According to NDC publications, balancing regional development is yet a third consideration, and for most of the industries selected there are existing industry clusters in various parts of Taiwan. For example, the machinery makers are famously clustered in Taichung, while green energy installations are found primarily in the south of Taiwan.

Yet this approach has also led to accusations of political favoritism. “If you look more closely at those industries selected you can see that they are clustered in DPP counties for the benefit of the local parties,” says TIER’s Chiu.

ITRI’s Su admits the industries selected do in fact benefit DPP-controlled regions, but explains that deep local involvement in the programs is a key difference distinguishing Ma-era initiatives from the 5+2 plan. “Whereas most of the time the drivers are at the central government, now each sector has a collaborator or owner from one of the cities,” he says. “Local city ownership hand in hand with the central government – this is a big change.”

Su says that collaboration between the local mayor or administrator and the central government leads to more efficient implementation, which he sees as a big improvement over the previous government’s tendency to dictate policy from above. On the other hand, “the minus is that the city mayor will need to look beyond his jurisdiction and think about the whole of Taiwan,” he notes, citing that as a reason why central government oversight is necessary.

The Asia·Silicon Valley program thus comes under the NDC but with the enthusiastic support of Taoyuan Mayor Cheng Wen-tsan, while Smart Machinery is under the joint auspices of the Ministry of Economic Affairs (MOEA) and the Taichung city government. A dedicated research institute for Green Energy will be built in Tainan, and will fall under the supervision of both the MOEA and the Ministry of Science and Technology (MOST).

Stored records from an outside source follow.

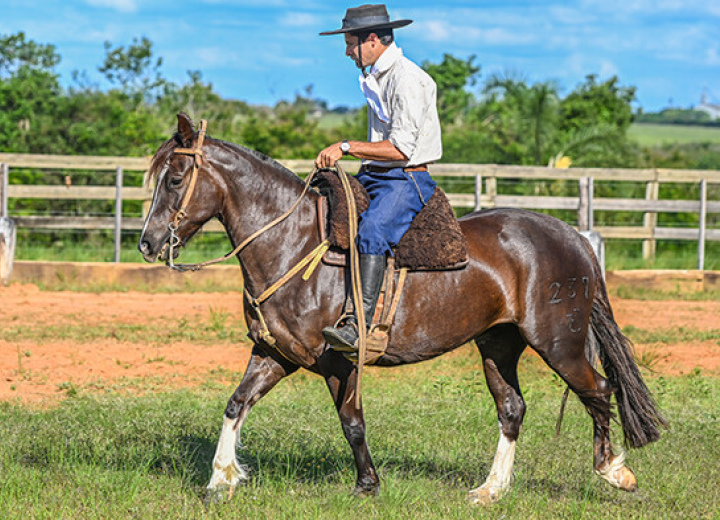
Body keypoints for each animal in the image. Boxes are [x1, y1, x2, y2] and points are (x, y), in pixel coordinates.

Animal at [136, 114, 664, 504]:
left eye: (176, 178)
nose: (147, 242)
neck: (293, 243)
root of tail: (573, 237)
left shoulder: (337, 359)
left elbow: (352, 422)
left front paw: (367, 484)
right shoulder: (276, 353)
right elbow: (236, 404)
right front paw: (219, 480)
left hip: (559, 342)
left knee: (598, 391)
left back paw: (615, 472)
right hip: (499, 343)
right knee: (513, 407)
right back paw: (491, 489)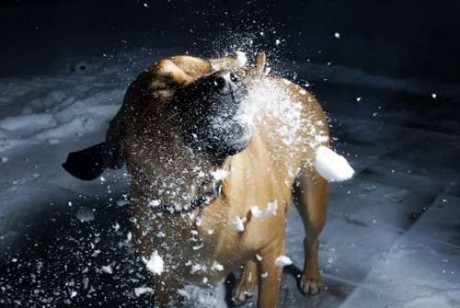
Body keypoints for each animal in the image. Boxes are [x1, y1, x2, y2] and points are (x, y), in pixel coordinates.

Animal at [63, 51, 330, 306]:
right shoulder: (165, 283)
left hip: (312, 196)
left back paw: (311, 276)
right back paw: (246, 283)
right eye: (164, 86)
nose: (229, 79)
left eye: (210, 68)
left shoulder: (272, 253)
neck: (195, 200)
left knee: (311, 240)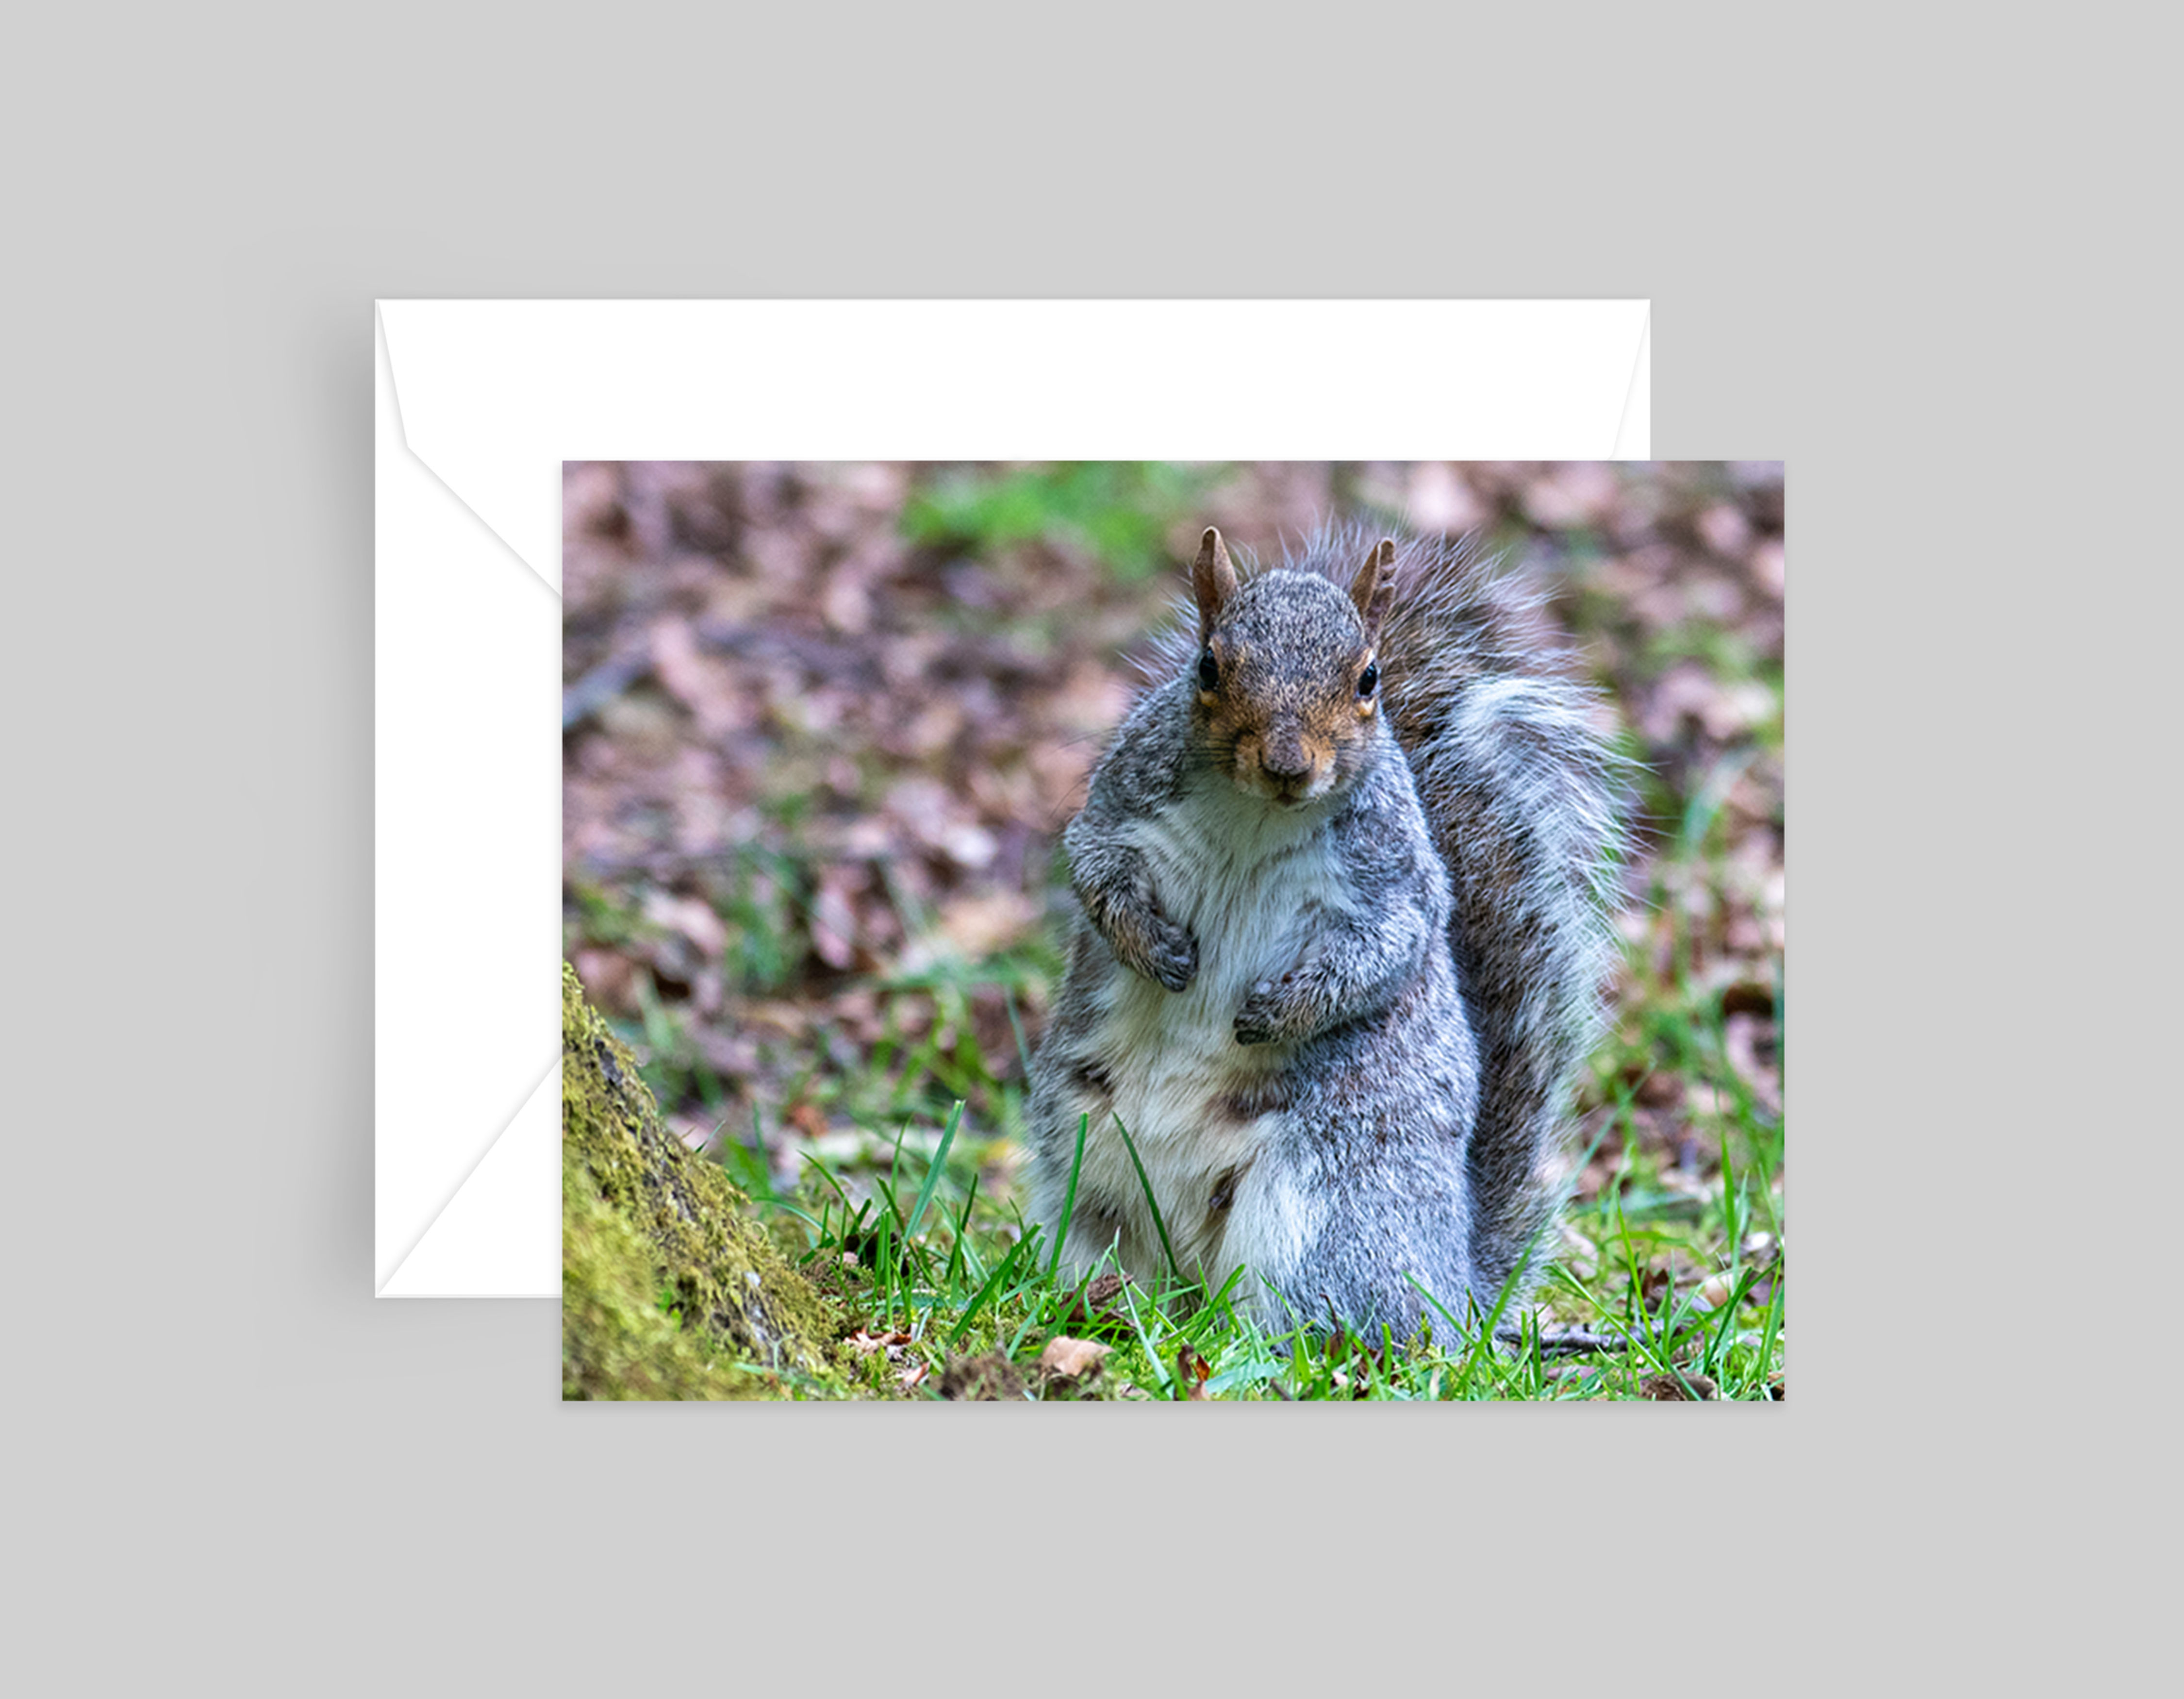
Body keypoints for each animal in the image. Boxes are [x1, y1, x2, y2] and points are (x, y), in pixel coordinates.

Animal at [1024, 522, 1628, 1339]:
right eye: (1208, 665)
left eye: (1369, 680)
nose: (1287, 764)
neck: (1257, 814)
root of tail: (1455, 1289)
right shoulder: (1118, 812)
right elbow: (1095, 872)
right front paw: (1153, 948)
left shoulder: (1395, 879)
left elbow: (1384, 949)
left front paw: (1279, 1011)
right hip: (1091, 1184)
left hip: (1324, 1212)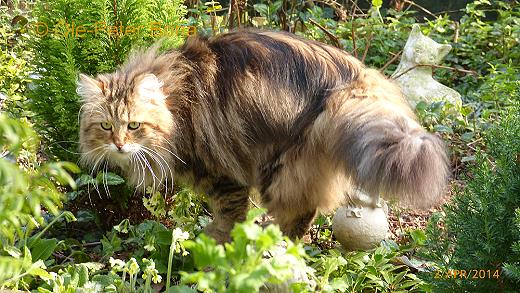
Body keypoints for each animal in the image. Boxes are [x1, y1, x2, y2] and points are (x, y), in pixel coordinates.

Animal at [77, 29, 450, 241]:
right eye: (106, 126)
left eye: (133, 125)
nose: (119, 145)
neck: (179, 100)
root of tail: (351, 75)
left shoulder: (222, 175)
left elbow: (228, 218)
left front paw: (219, 250)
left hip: (280, 168)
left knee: (300, 214)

Critics also question the 5+2 plan’s goals for Green Energy and Defense. “Once you start a national defense industry, you have to put up with a lot of fixed costs and lots of ongoing variable costs,” says TIER’s Chiu. To recoup these costs, “you have to have a channel to sell those products to overseas markets, and that’s not going to happen because China will protest. So allocating budget in this area could be a problem.”

The Green Energy sector, for its part, is developing too slowly and will not provide sufficiently reliable and affordable power, according to various critics.

Yet ITRI’s Su sees the 5+2 plan’s goals in these two sectors as emblematic of its overall strengths: clear articulation and firm commitment. With the government’s pronounced goals on Green Energy and National Defense, “it’s pretty clear where they want to go,” he observes. “If it’s clearly said, ultimately government, industries, and research institutes such as ITRI will find a way to overcome the challenges. The question is whether they can sustain this direction for five to ten years without major changes – that will be the big challenge.”